Le moment est brutal parce qu’il n’a rien d’abstrait. Les policiers veulent emporter les ordinateurs, les tablettes et les smartphones de Philip, alors que Lucy cherche à savoir pourquoi la perquisition est lancée. Philip ne répond pas tout de suite. Dans le drame franco-allemand de Marie Kreutzer, présenté dans la couverture du 79e Festival de Cannes, la scène tient autant du choc domestique que de l’alerte judiciaire.
Cara Delevingne, qui incarne Lucy Weiss aux côtés de Léa Seydoux, porte ici une musicienne française installée à Munich avec son mari et leur fils. Lucy vit de performances de pop expérimentale mêlée à la classique, un univers de niche qui a trouvé son public, tandis que sa mère, pianiste de concert plus conventionnelle, apparaît brièvement sous les traits de Catherine Deneuve. Avant l’arrivée de la police, Philip a déjà craqué sous le poids du surmenage et de problèmes de drogue évoqués par le film. Lucy accepte même de quitter la ville pour la campagne afin d’apaiser sa souffrance émotionnelle.
Mais « Gentle Monster » ne se contente pas d’un ménage qui se fissure. Quand Philip finit par parler, il dit à Lucy qu’il cherchait du matériel sur des groupes de discussion et des forums de partage d’images en ligne pour ce qu’il présente comme une « recherche pour un nouveau documentaire ». Il ajoute aussi qu’il faisait l’intermédiaire avec des images pour l’argent, afin de pouvoir payer la nouvelle maison à la campagne. La justification arrive comme une seconde gifle: elle relie l’intime à une économie souterraine que le film laisse peser sur chaque geste.
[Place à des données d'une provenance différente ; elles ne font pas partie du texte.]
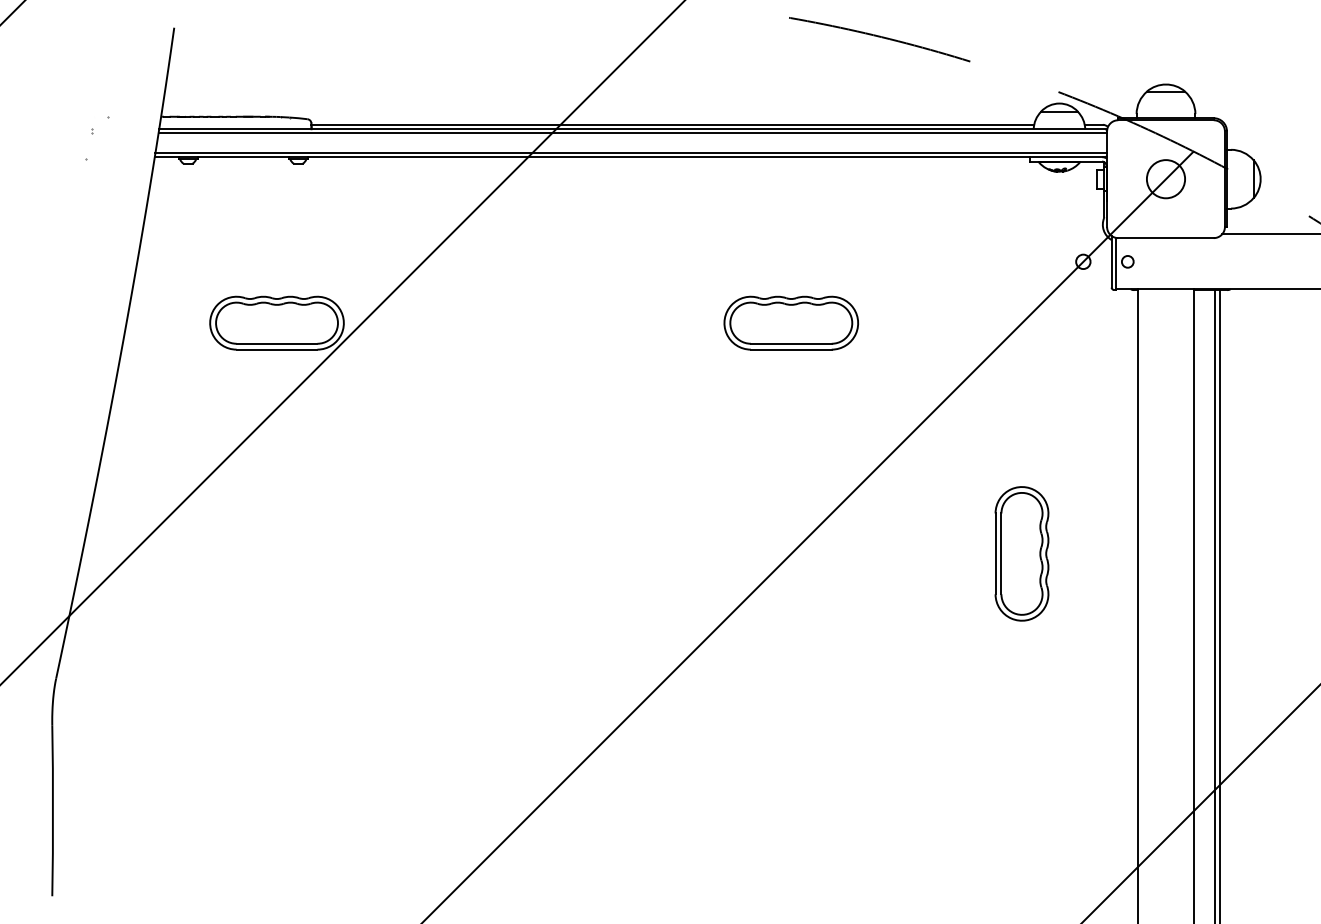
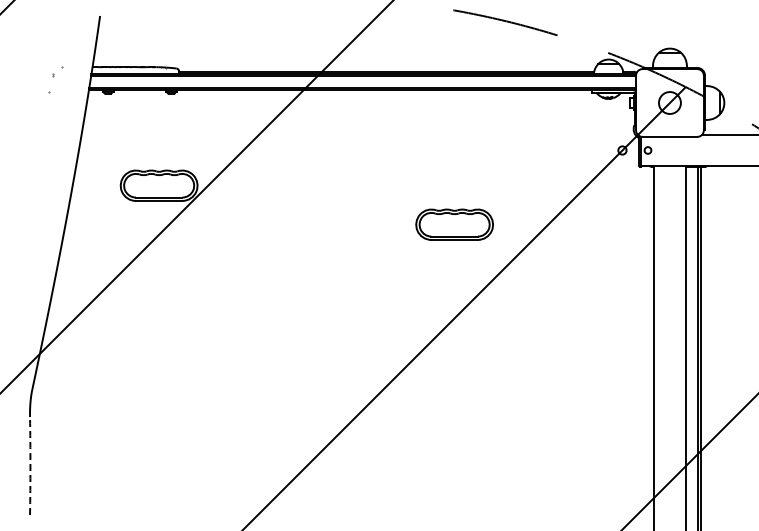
part: (791, 322) -> (454, 224), moved
part: (1022, 554) -> (587, 318), removed
arc: (53, 811) -> (30, 466), solid -> dashed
Cette mécanique est d’autant plus inquiétante que Kreutzer installe en parallèle Elsa dans une autre forme de malaise. La détective enquête sur la réaction d’ouverture d’une porte chez un suspect dans une autre affaire montrée dans le film, tout en rentrant chez elle pour affronter un père, Hermann, qui harcèle sa soignante Natalia. Elsa apparaît inflexible au travail, mais capable de se trouver des excuses à la maison, et ce décalage donne au personnage une ambiguïté qui prolonge celle de l’intrigue principale.
Kreutzer vient de « The Ground Beneath My Feet » et de « Corsage », et « Gentle Monster » s’inscrit dans cette veine de cinéma glacé, plus précis que démonstratif. Le film, décrit comme un drame franco-allemand « coldly eloquent and disquieting », ne cherche pas à rassurer le spectateur. Il laisse au contraire les mots de Philip et les gestes d’Elsa s’entrechoquer avec ce que Lucy voit de son couple: un homme à bout de force, une femme qui recule pour sauver le foyer, et un système de contrôle qui finit par entrer dans la maison.
Au bout du compte, le film répond clairement à sa propre question morale. Philip ne se cachait pas derrière une simple recherche créative, et la perquisition ne relève pas d’un malentendu domestique. Ce que « Gentle Monster » met à nu, c’est la façon dont une famille peut continuer à vivre ensemble alors que la confiance a déjà été saisie, mot après mot, pièce par pièce.